Tasks:
[A] In the article on the 1975 Cricket World Cup:
(i) Which company sponsored the tournament?
(ii) Which team won the first one-day match, played in 1962?
(iii) How many overs per side did each match in the tournament have?
[B] According to the article on the 1975 Cricket World Cup, why was the concept of the 1912 Triangular Tournament dropped? Answer in one to three sentences.
[C] Can you carry on the article about the 1975 Cricket World Cup from its final sentence?

***** Provided text *****

Prudential Cup '75
- Dates: 7 – 21 June 1975
- Administrator: International Cricket Conference
- Cricket format: One Day International
- Tournament format(s): Round robin and knockout
- Host: England
- Champions: West Indies (1st title)
- Runners-up: Australia
- Participants: 8
- Matches: 15
- Attendance: 158,000 (10,533 per match)
- Most runs: Glenn Turner (333)
- Most wickets: Gary Gilmour (11)

= 1975 Cricket World Cup =

Inaugural men's Cricket World Cup tournament

The 1975 Cricket World Cup (officially called the Prudential Cup '75) was the inaugural men's Cricket World Cup, and the first major tournament in the history of One Day International (ODI) cricket. Organised by the International Cricket Conference (ICC), it took place in England, between 7 June and 21 June 1975.

The tournament was sponsored by Prudential Assurance Company and had eight participating countries: the six Test-playing teams of the time – Australia, England, India, New Zealand, Pakistan, the West Indies – and the two leading Associate nations at the time – Sri Lanka and East Africa. The teams were divided into two groups of four, with each team playing each other in their group once; the top two from each group qualified for the semi-finals, with the winners of these matches meeting in the final. Each match consisted of 60 overs per side and was played in traditional white clothing and with red balls; all were played and ended in daylight.

England and New Zealand finished as the top two teams in Group A, while the West Indies finished top of the Group B table ahead of Australia as the four teams qualified through to the semi-finals. After Australia defeated England and the West Indies defeated New Zealand in the semi-finals, the West Indies which came into the tournament as favourites, defeated Australia in the final at Lord's by 17 runs to become the first World Cup winners. New Zealand batsman, Glenn Turner was the top run-scorer for the tournament with 333 runs, whilst Australian bowler Gary Gilmour was the top wicket-taker with 11 wickets despite only playing in the final two matches.

==Background==
The first multilateral cricket competition at international level was the 1912 Triangular Tournament in England. This was played between the three test nations at the time – England, Australia and South Africa. The concept was later dropped because of inclement weather and a lack of public interest. The first one-day match to occur was in 1962 when four English county cricket teams filled in a gap to play in a limited overs knockout competition. It was won by Northamptonshire who defeated Leicestershire by five wickets.

The limited-over format had been used in what sponsors marketed as a 'World Cricket Cup' in England in 1966 and 1967, contested between England, a Rest of the World XI, and a touring team (the West Indies in 1966 and Pakistan in 1967). The marketing of the event was clearly influenced by the hosting of the 1966 FIFA World Cup in the same country. The 1966 'World Cricket Cup' was won by England, that in 1967 by the Rest of the World. A report in the Cricketer implied that the last such match in this "Triangular Tournament", between Pakistan and the Rest of the World was neither well-attended nor taken entirely seriously: "It was a pity that a larger crowd was not present ... Sobers took the Cup and the World Xl took the gold medals. They must have enjoyed their holiday".

***** Dataset content *****

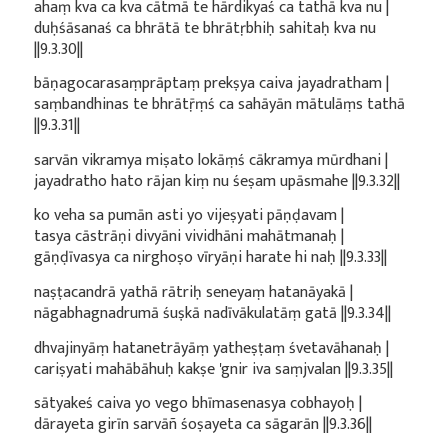
ahaṃ kva ca kva cātmā te hārdikyaś ca tathā kva nu |
duḥśāsanaś ca bhrātā te bhrātṛbhiḥ sahitaḥ kva nu
||9.3.30||
bāṇagocarasaṃprāptaṃ prekṣya caiva jayadratham |
saṃbandhinas te bhrātṝṃś ca sahāyān mātulāṃs tathā
||9.3.31||
sarvān vikramya miṣato lokāṃś cākramya mūrdhani |
jayadratho hato rājan kiṃ nu śeṣam upāsmahe ||9.3.32||
ko veha sa pumān asti yo vijeṣyati pāṇḍavam |
tasya cāstrāṇi divyāni vividhāni mahātmanaḥ |
gāṇḍīvasya ca nirghoṣo vīryāṇi harate hi naḥ ||9.3.33||
naṣṭacandrā yathā rātriḥ seneyaṃ hatanāyakā |
nāgabhagnadrumā śuṣkā nadīvākulatāṃ gatā ||9.3.34||
dhvajinyāṃ hatanetrāyāṃ yatheṣṭaṃ śvetavāhanaḥ |
cariṣyati mahābāhuḥ kakṣe 'gnir iva saṃjvalan ||9.3.35||
sātyakeś caiva yo vego bhīmasenasya cobhayoḥ |
dārayeta girīn sarvāñ śoṣayeta ca sāgarān ||9.3.36||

*****

Answers to this exercise:
[A]
(i) Prudential Assurance Company
(ii) Northamptonshire
(iii) 60 overs

[B] The concept was dropped because of inclement weather and a lack of public interest.

[C]
It was not until 1971 that the first official One Day International (ODI) took place at the Melbourne Cricket Ground (MCG) as a replacement for the third test of the 1970–71 Ashes series between Australia and England. This was due to a deluge of rain that had affected the match for the first three days of the test. The match was a forty over match with each over being eight deliveries. After England made 190 from 39.4 overs, Australia chased the target at a steady rate to secure the match with 42 balls remaining. Two years later at Lord's during the 1973 Women's Cricket World Cup, plans were made for a men's tournament to take place in 1975. The tournament was planned to involve all the Test nations at the time in two group stages with the top two in each group qualifying for the knockout stage with the final at Lord's.

==Format==
The format of the 1975 Cricket World Cup had the eight teams split into two groups of four, with each team playing the others in their group once. Each match was played over 60 overs per side with group stage matches scheduled to take place between 7 and 14 June. Each match was played entirely during day, with a cut off time of 7.30 pm. Three days were allocated to each match with each able to be continued if they were halted for rain or bad light.

The top two teams from each group advanced to the semi-finals on 18 June, with the winners qualifying for the final at Lord's on 21 June.

==Participants==

The eight teams which participated in the tournament.

Eight teams were invited to compete at the World Cup: the six full members of the International Cricket Conference (ICC), and two other teams – Sri Lanka and East Africa. South Africa was not allowed to complete due to the sporting boycott of the country which took place during apartheid era, the ICC having placed a moratorium on tours of the country in 1970.

Before the competition began the teams were split into two groups. The ICC made the decision to place the two teams which were not Test playing countries in separate groups. They also decided to place England and Australia in separate groups and to do the same with India and Pakistan.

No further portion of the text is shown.